The phylogenetic distributions of ExPEC isolates in our study were similar to previous studies. According to these results, we can say that ExPEC originated predominantly from phylogroup B2 and, to a lesser extent from, group D [9, 10, 12, 16, 17, 22]. However, in the study conducted by Bozcal et al., in ExPEC isolates obtained from blood samples, these rates were D (38.14%), A (29.89%), B2 (20.61%), and B1 (11.34%) [6]. The results of our work are inconsistent with the Bozcal study. It may depend on the fact that the samples in our study were from different sites and the high number of specimens studied.

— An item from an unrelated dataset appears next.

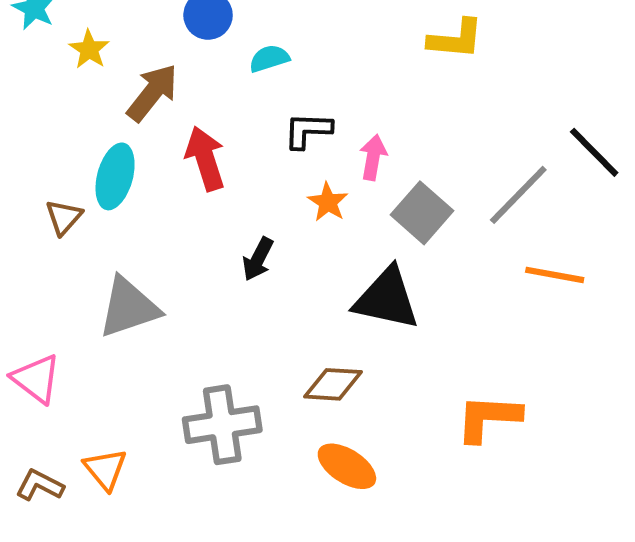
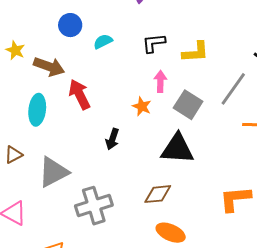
yellow L-shape: (456, 39) -> (195, 52), moved
brown arrow: (152, 93) -> (49, 67), turned 80
black L-shape: (308, 130) -> (154, 43), moved
brown triangle: (64, 217) -> (14, 155), moved, turned 30
gray cross: (222, 425) -> (94, 206), moved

Finally, to understand the CNF-CDT positive E. coli isolates that evolved from deletion, recombination mutations, or evolved from an ancestor strain and acquired the ExPEC feature, we used PFGE in these ExPEC isolates. The results of PFGE in the present study regarding similarity rates and clusters have shown differences from studies conducted by Oloomi and Bouzari [23] and Mora et al. [24]. In our study, in the aspect of the XbaI-PFGE results, the phylogenetic relationships of ExPEC isolates were found to be very weak. ExPEC isolates with the same phylogenetic properties may have different virulence characteristics (Figure 7). As shown in the results section of our study, two ExPEC isolates obtained from one patient from different clinical samples at the same time may have originated from different ancestors evolutionarily. We could explain this situation by saying that most extraintestinal E. coli infections have been acquired from the community. The characteristics and spread of virulent ExPEC isolates should be monitored by molecular surveillance and limited by vaccine studies.

5. Limitations

There were some limitations to the present study. The first limitation was the lack of detailed data on clinical features, although the diagnosis of the patients was presented. Thus, we could not compare the clinical course and antibiotic susceptibility of the patients with positive virulence genes to negative ones. The second limitation was that the virulence genes we detected in extraintestinal E. coli isolates could also be investigated in intestinal isolates. The third limitation was that we could not show antitoxin in susceptible cell types like Vero by cell culture studies. Finally, standard controls could not be obtained due to the limited number of similar studies in our country. Despite efforts for international cooperation, we could not have the standard isolates.

6. Conclusion

To our knowledge, we showed cnf2, cnf3, cdt1, cdt2, cdt3, and cdt4 genes for the first time in Turkey. The widespread presence of the CNF gene in E. coli can help distinguish ExPEC from commensal isolates. These genes may also be a specific marker for noncommensal E. coli. In particular, the presence of cnf1 increases the E. coli colonization in the urinary system and could be a characteristic virulence factor for the uropathogenic E. coli isolates. Virulence factors can be distributed depending on phylogenetic groups (A, B1, B2, and D), and these phylogroups may be used to distinguish between pathogen and nonpathogen isolates.

Data Availability

The data used to support the findings of this study are available from the corresponding author upon reasonable request.

Ethical Approval

This study was conducted with the approval of the Çukurova University Faculty of Medicine Non-interventional Clinical Research Ethics Committee (Date: 10.10.2014 and Decision No: 35-2).

Disclosure

The funding body had no contribution to the study design, data analysis, interpretation, and in writing of the manuscript. A preprint has previously been published [25]

Conflicts of Interest

The authors declare that there are no conflicts of interest..

Authors’ Contributions

Cansu Onlen Guneri collected samples, cultured the isolates, and performed DNA extraction, PCR, and PFGE. Fatih Koksal and Cansu Onlen Guneri designed this study. Fatih Koksal, Cansu Onlen Guneri, Suna Kızılyıldırım, and Togrul Nagiyev supervised the practical work and data management. Cansu Onlen Guneri and Fatih Koksal wrote the manuscript. All the authors approved the final version of this manuscript.

Acknowledgments

This study was financially supported by the Cukurova University Scientific Research Projects (TDK-2015-3303), Adana, Turkey. The funding covered only the laboratory work.